The season officially ends today

ST. PETERSBURG, Fla. - We’re reached Game No. 162 in a season that offered such promise in May and a glimmer of hope in August, but otherwise disappointed to the highest degree.

It could result in the lowest finish.

No playoffs in another odd year. A losing record for the first time since 2011. A clear winter agenda for anyone who bothered to pay the slightest bit of attention.

duquette-at-opacy.jpgExecutive vice president Dan Duquette will list the rotation as the main priority. It also should be the second and third.

The challenge is finding upgrades without spending an exorbitant amount of money or stripping the farm system bare. Don’t just point out the problem without having a solution.

The defense slipped again for the second consecutive year. It’s no longer the envy of baseball. It’s unacceptable to manager Buck Showalter.
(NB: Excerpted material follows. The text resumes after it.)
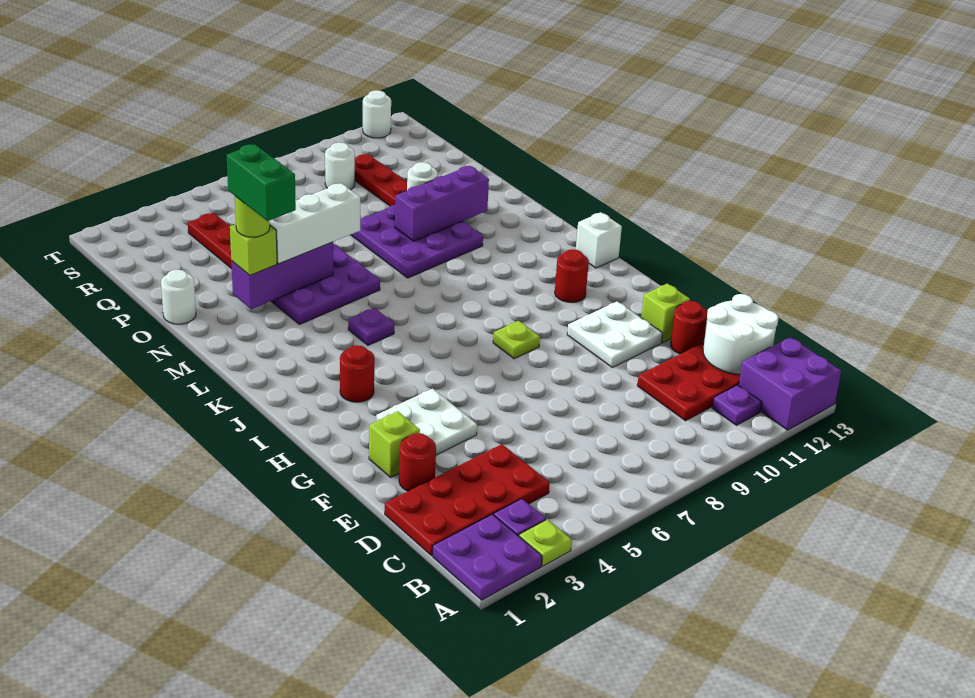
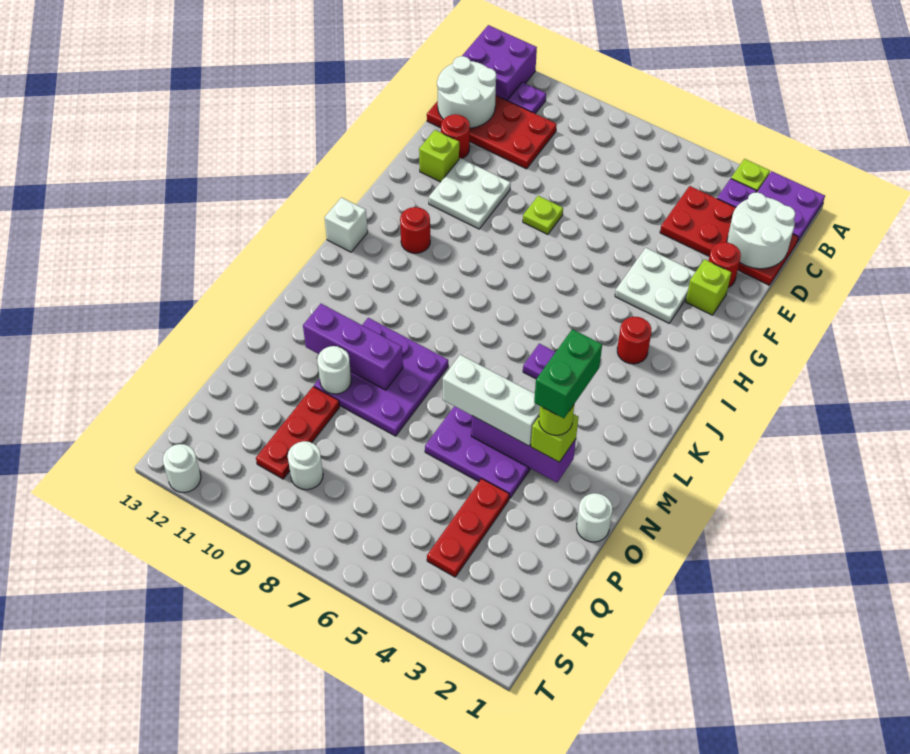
none -> white 2x2 round brick [727,192,795,269]
lime 1x1 plate [493,321,540,359] -> lime 1x1 plate moved to [523,196,563,235]

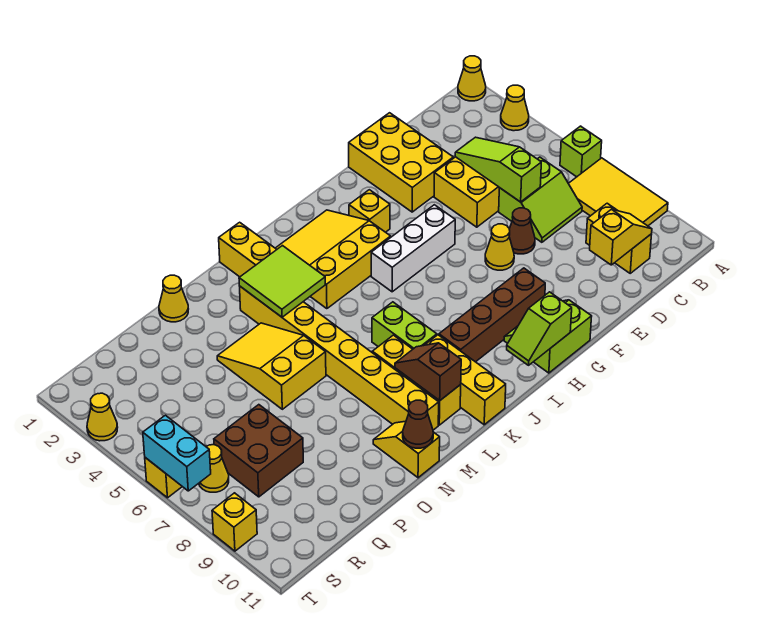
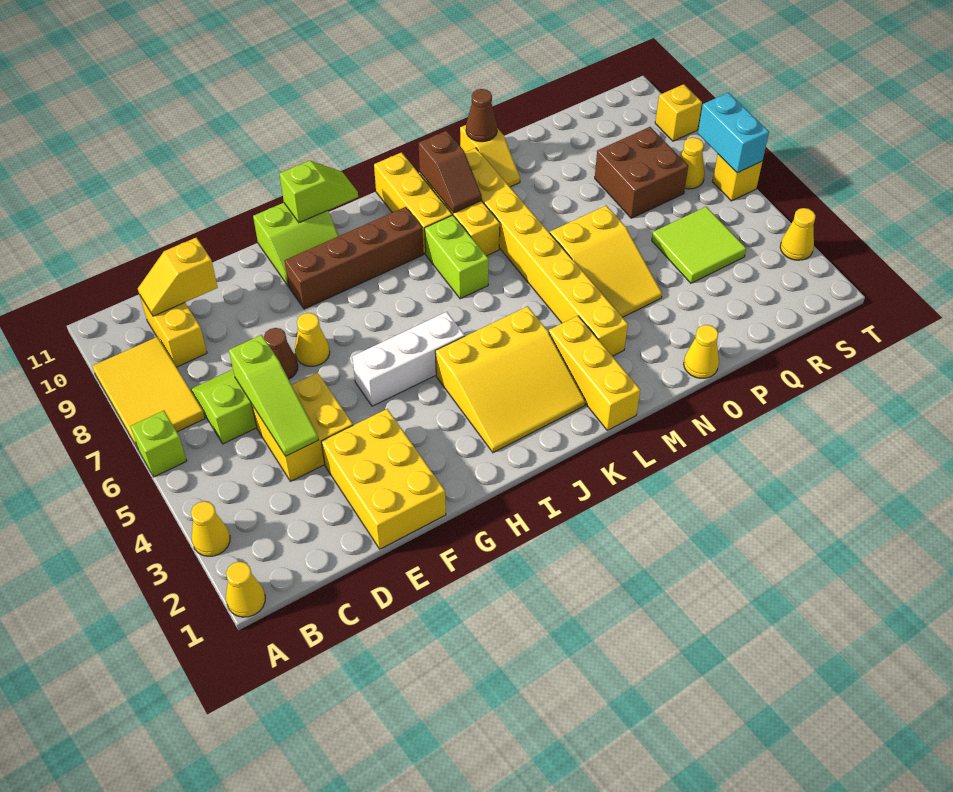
yellow 1x1 brick [349,190,390,232] -> none
lime 2x2 tile [239,246,325,317] -> lime 2x2 tile moved to [652,207,746,283]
The spring training drills may carry through lunch and dinner.

The Orioles began last night with 388 walks, the second-lowest total in the majors behind the Royals (386). They struck out 1,385 times to rank 10th in the majors and fourth in the American League. It’s a bad combination.

The Astros (1,076) and Indians (1,144) had struck out the fewest times in the majors. Check their records.

J.J. Hardy will be in the lineup today to perhaps close out his Orioles career. He’s 1-for-2 with a double against Rays left-hander Blake Snell.

Hardy doubled twice last night and made a couple of nice plays in the field, as if he wants to prove that he’s still got more in the tank.

“I don’t think he has to do that for us to know that,” Showalter said. “There’s a big heart there, and it’s pretty obvious what it’s meant for us not to have him for 88 games. Not necessarily offensively, just the things he does.

“He made a couple plays defensively that not many shortstops make cerebrally-wise, if that’s a word.”

We’ll accept it.

Adam Jones is 3-for-5 with a double and home run against Snell, but he’s not playing.

Does Chris Davis play against a left-hander? He’s struck out in both at-bats against Snell and is up to 193 in 127 games this season.

Trey Mancini walked twice yesterday, but his hitting streak ended at 17.

Kevin Gausman has the honor of making the first and last start for the Orioles. Time really does fly.

The Tuesday start in Pittsburgh appeared to be his last, but this is Gausman’s turn on normal rest and he wants it.

Gausman has matched last year’s innings total with 179 2/3 and today gives him the chance to exceed it. And giving up six runs to the Pirates in four innings was an unacceptable way to close out the season.

“For me, it kind of came down to looking forward to next year,” he said. “Obviously, I think we’re a team that can go deep in the playoffs. I think we have everything that we need. I think it would be good going into the offseason just kind of knowing that I’ve done it before, that I’ve gone 34 starts and just knowing that I can get through that would be good to know. I think that would kind of help me in the offseason to prepare for next year, hopefully make the playoffs.

“Hopefully, I can make 36, 37. Hopefully more. That was kind of the deciding factor. I kind of wanted to get over my innings, also.”

Gausman talked to pitching coach Roger McDowell, who relayed their conversation to Showalter.

“Roger came to me and he was like, ‘We’re planning on not pitching you on Sunday. It’s your day to pitch. If you want to pitch, you can pitch,’” Gausman said.

“He said ultimately he was going to talk to Buck and they were going to make the decision. I think Roger got the feeling that I wanted to. I kind of explained to them what I explained to you about next year and getting ready for that. I think like Roger said, it’s my day to pitch, and especially with Dylan (Bundy) not pitching now and (Jeremy) Hellickson, too. I just felt like it would be the right thing to do.”

One more game and players will scatter for the offseason. They’ve lost 18 of their last 22 and posted only two winning months. Plenty of blame to go around, but Gausman knows where it begins.

“I think it all started with us, with starting pitching,” Gausman said. “We just had multiple guys that didn’t go as deep into games as we would have liked. Because of that we had to make a lot of moves in our bullpen. There’s a lot of things that kind of trickle down when things like that happen, but I think any season kind of starts and ends with your starting pitching. Obviously, we didn’t go a (good) enough job of being consistent and I don’t think anybody here would disagree with that.”